Data under study »
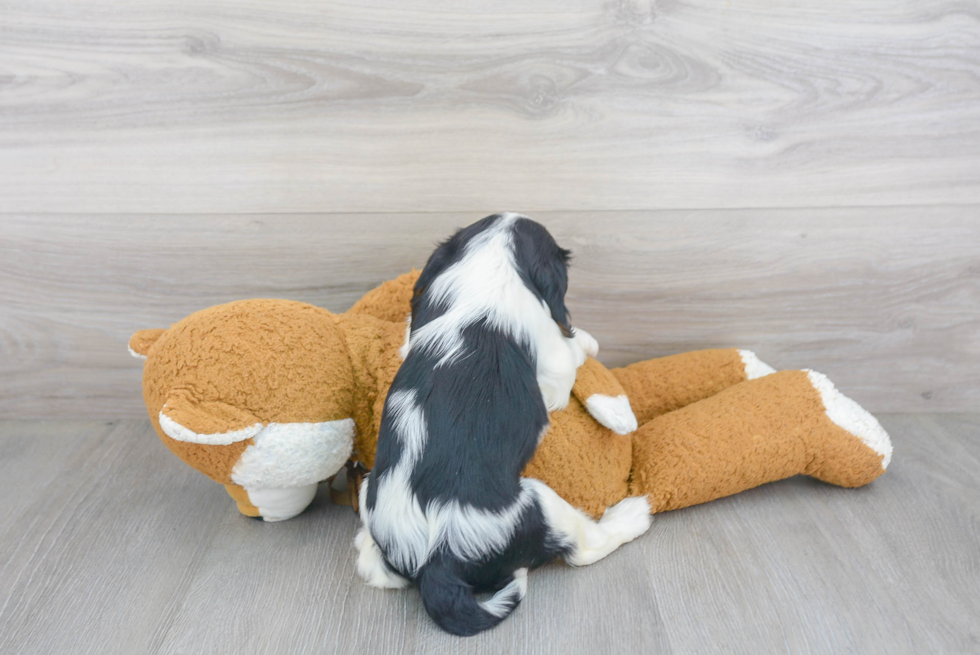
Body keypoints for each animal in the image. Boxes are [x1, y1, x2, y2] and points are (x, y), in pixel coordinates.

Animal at [352, 214, 652, 636]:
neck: (491, 267)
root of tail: (434, 565)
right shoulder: (554, 374)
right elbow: (570, 352)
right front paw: (587, 342)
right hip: (535, 507)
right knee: (583, 548)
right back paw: (632, 515)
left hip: (369, 488)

Task prompt » Look through the entries, and return every line that the word "right" appears in.

Reply »
right shoulder: (554, 374)
right elbow: (570, 352)
right front paw: (587, 342)
right hip: (535, 507)
right knee: (583, 548)
right back paw: (632, 515)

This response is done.